• What is required:
Lines below starting with the line with "M812 268a19 19" and going on through the line with "M561 227 604" must be output exactly; the rest of the records must be left out.

(Stored items)
****
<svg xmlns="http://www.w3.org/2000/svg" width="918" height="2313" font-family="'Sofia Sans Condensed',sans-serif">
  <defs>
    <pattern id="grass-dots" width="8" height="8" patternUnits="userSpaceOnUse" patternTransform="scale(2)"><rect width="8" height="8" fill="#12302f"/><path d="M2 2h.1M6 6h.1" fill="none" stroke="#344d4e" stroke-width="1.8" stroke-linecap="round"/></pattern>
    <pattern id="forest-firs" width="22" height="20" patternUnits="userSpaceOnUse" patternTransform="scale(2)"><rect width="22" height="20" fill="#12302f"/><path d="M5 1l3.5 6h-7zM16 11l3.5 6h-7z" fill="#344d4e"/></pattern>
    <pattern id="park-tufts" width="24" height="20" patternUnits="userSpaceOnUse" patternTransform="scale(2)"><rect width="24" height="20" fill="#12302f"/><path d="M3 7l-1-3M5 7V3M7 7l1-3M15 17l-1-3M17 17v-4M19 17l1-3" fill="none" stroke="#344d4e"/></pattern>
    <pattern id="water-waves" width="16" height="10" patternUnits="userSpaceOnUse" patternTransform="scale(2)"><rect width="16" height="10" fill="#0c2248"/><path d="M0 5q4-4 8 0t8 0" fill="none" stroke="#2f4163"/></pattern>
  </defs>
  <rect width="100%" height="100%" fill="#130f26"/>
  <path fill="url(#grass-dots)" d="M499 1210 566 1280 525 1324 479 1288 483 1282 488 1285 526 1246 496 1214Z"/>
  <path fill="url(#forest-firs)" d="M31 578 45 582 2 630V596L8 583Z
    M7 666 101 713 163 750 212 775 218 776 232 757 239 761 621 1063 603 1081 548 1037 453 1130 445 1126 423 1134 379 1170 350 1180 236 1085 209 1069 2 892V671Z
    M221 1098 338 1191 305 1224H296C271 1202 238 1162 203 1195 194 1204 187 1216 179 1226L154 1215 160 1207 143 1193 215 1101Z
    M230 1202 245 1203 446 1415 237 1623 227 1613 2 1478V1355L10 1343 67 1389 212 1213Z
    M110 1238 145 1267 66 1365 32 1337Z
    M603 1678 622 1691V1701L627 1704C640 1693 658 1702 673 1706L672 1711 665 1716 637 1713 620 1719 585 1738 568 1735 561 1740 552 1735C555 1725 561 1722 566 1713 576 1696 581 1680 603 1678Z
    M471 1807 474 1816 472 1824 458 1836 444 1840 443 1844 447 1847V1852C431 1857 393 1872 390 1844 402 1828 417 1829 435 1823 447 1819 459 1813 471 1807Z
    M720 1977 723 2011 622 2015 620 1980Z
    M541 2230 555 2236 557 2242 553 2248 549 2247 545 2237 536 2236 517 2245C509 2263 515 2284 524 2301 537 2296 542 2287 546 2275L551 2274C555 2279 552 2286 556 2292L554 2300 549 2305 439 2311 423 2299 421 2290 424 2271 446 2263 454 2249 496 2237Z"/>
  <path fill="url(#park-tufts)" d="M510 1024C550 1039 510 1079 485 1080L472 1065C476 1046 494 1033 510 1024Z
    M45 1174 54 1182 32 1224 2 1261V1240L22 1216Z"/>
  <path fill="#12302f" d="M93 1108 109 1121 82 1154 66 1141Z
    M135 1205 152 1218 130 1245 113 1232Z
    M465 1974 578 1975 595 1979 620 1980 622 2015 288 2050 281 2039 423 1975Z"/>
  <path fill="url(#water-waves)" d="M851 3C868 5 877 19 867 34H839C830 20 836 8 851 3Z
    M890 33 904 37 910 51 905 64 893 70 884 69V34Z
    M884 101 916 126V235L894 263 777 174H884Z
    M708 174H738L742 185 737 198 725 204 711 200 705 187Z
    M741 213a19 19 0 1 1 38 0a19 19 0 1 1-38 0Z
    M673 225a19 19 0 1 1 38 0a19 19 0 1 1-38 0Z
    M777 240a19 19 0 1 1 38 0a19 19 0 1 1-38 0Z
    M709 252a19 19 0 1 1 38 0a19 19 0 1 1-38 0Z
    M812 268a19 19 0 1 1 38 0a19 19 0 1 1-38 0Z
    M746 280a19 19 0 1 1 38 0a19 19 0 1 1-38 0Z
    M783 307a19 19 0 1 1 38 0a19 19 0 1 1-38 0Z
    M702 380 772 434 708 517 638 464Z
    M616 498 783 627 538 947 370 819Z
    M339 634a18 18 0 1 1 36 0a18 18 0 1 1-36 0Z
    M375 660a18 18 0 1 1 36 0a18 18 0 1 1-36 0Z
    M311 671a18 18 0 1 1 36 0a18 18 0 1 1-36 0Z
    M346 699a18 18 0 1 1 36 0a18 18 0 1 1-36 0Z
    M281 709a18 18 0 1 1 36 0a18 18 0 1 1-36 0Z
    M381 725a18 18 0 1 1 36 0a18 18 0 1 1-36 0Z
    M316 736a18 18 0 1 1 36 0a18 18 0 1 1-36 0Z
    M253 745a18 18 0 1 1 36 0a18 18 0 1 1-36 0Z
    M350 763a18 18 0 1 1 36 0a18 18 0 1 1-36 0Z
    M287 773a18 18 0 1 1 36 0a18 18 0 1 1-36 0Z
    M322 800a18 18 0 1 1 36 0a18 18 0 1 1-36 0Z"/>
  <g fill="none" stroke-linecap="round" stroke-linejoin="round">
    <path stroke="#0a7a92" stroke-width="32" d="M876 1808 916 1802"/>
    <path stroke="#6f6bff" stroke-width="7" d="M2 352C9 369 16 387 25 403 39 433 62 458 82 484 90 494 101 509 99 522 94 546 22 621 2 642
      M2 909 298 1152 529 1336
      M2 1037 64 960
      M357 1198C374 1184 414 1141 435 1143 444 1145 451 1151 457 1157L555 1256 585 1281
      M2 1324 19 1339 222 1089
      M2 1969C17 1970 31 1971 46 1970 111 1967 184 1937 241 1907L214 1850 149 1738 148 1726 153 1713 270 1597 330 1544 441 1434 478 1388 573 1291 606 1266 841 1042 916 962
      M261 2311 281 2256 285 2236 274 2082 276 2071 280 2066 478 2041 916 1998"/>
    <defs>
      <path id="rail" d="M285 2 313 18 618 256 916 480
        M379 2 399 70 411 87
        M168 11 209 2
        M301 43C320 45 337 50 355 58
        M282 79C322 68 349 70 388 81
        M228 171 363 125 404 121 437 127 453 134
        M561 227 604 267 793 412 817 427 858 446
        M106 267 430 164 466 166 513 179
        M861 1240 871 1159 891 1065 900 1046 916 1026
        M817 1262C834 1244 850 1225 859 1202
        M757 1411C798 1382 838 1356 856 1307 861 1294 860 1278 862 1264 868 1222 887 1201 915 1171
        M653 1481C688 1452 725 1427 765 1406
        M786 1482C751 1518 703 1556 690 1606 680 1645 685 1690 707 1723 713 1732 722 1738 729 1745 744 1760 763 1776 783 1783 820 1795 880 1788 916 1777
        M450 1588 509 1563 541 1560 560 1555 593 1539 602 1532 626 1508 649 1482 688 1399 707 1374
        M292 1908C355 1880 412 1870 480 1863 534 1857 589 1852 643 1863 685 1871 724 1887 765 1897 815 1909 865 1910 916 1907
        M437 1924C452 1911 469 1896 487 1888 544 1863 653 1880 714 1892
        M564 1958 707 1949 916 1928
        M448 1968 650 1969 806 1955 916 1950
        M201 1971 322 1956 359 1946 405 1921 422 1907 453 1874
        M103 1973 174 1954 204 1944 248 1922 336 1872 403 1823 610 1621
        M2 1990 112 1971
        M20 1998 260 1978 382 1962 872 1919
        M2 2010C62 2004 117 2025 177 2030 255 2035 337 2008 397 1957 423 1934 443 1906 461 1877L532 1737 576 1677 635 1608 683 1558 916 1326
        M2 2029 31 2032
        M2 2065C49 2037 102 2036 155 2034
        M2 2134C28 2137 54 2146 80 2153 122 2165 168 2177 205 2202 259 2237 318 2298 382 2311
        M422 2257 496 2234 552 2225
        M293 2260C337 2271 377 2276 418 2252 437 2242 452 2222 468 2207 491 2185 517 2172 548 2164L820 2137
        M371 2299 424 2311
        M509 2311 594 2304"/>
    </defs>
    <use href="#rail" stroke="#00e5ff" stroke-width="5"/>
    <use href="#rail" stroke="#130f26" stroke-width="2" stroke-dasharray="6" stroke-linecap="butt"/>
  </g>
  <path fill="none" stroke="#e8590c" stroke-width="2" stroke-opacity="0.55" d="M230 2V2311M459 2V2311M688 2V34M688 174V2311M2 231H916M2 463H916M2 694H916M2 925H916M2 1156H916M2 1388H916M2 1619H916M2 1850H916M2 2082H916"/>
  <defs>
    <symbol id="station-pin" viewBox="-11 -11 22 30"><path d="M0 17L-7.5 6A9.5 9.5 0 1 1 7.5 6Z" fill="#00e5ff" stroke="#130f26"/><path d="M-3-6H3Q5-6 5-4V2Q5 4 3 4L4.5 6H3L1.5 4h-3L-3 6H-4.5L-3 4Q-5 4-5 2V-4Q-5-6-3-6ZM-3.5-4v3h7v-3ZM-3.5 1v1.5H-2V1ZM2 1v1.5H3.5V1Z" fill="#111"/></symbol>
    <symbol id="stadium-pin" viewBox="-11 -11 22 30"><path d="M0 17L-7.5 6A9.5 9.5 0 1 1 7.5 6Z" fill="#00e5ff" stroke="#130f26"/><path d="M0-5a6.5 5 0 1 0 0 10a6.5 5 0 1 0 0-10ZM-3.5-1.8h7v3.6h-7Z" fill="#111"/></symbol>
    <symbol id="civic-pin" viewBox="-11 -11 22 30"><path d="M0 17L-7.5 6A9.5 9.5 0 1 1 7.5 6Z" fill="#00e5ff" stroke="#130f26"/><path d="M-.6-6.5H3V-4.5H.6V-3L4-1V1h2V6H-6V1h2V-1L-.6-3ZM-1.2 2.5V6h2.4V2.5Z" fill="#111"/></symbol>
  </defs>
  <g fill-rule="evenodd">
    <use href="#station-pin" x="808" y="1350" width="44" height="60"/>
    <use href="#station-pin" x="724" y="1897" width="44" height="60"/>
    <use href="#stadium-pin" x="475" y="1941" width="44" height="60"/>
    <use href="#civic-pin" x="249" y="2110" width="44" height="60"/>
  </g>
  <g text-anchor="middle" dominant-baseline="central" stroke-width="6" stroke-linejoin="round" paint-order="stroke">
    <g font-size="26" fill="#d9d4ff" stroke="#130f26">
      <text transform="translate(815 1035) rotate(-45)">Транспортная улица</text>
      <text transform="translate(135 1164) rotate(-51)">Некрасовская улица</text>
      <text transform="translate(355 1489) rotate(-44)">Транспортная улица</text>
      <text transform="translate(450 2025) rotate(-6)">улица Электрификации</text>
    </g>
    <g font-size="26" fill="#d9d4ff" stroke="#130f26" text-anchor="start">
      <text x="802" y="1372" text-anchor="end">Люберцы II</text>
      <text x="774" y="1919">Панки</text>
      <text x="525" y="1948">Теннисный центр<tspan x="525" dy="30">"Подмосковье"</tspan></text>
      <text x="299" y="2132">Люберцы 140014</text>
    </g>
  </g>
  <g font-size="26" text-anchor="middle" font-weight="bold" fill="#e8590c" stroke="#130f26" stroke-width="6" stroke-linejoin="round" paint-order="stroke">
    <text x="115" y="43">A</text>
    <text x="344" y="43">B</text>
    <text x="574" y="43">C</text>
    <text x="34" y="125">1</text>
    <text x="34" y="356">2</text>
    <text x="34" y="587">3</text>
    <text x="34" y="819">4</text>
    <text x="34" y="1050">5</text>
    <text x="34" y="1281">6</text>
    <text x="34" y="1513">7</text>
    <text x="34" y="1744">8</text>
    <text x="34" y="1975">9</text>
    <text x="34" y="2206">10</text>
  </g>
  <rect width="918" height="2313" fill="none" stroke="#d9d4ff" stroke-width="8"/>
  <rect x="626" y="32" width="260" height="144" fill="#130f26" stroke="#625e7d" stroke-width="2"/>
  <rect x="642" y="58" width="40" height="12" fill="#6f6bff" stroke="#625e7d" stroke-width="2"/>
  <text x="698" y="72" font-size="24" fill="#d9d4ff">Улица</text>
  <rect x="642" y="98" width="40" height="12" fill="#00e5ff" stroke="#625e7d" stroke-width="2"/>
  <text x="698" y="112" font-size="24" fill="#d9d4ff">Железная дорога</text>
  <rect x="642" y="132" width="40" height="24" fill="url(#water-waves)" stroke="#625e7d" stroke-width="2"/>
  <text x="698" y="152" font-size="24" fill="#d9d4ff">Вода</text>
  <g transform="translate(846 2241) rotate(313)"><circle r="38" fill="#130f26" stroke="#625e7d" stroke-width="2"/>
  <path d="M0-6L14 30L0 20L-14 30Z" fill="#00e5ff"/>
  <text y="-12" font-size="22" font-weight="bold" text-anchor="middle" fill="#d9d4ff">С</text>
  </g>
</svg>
****
• Completed exercise:
    M812 268a19 19 0 1 1 38 0a19 19 0 1 1-38 0Z
    M746 280a19 19 0 1 1 38 0a19 19 0 1 1-38 0Z
    M783 307a19 19 0 1 1 38 0a19 19 0 1 1-38 0Z
    M702 380 772 434 708 517 638 464Z
    M616 498 783 627 538 947 370 819Z
    M339 634a18 18 0 1 1 36 0a18 18 0 1 1-36 0Z
    M375 660a18 18 0 1 1 36 0a18 18 0 1 1-36 0Z
    M311 671a18 18 0 1 1 36 0a18 18 0 1 1-36 0Z
    M346 699a18 18 0 1 1 36 0a18 18 0 1 1-36 0Z
    M281 709a18 18 0 1 1 36 0a18 18 0 1 1-36 0Z
    M381 725a18 18 0 1 1 36 0a18 18 0 1 1-36 0Z
    M316 736a18 18 0 1 1 36 0a18 18 0 1 1-36 0Z
    M253 745a18 18 0 1 1 36 0a18 18 0 1 1-36 0Z
    M350 763a18 18 0 1 1 36 0a18 18 0 1 1-36 0Z
    M287 773a18 18 0 1 1 36 0a18 18 0 1 1-36 0Z
    M322 800a18 18 0 1 1 36 0a18 18 0 1 1-36 0Z"/>
  <g fill="none" stroke-linecap="round" stroke-linejoin="round">
    <path stroke="#0a7a92" stroke-width="32" d="M876 1808 916 1802"/>
    <path stroke="#6f6bff" stroke-width="7" d="M2 352C9 369 16 387 25 403 39 433 62 458 82 484 90 494 101 509 99 522 94 546 22 621 2 642
      M2 909 298 1152 529 1336
      M2 1037 64 960
      M357 1198C374 1184 414 1141 435 1143 444 1145 451 1151 457 1157L555 1256 585 1281
      M2 1324 19 1339 222 1089
      M2 1969C17 1970 31 1971 46 1970 111 1967 184 1937 241 1907L214 1850 149 1738 148 1726 153 1713 270 1597 330 1544 441 1434 478 1388 573 1291 606 1266 841 1042 916 962
      M261 2311 281 2256 285 2236 274 2082 276 2071 280 2066 478 2041 916 1998"/>
    <defs>
      <path id="rail" d="M285 2 313 18 618 256 916 480
        M379 2 399 70 411 87
        M168 11 209 2
        M301 43C320 45 337 50 355 58
        M282 79C322 68 349 70 388 81
        M228 171 363 125 404 121 437 127 453 134
        M561 227 604 267 793 412 817 427 858 446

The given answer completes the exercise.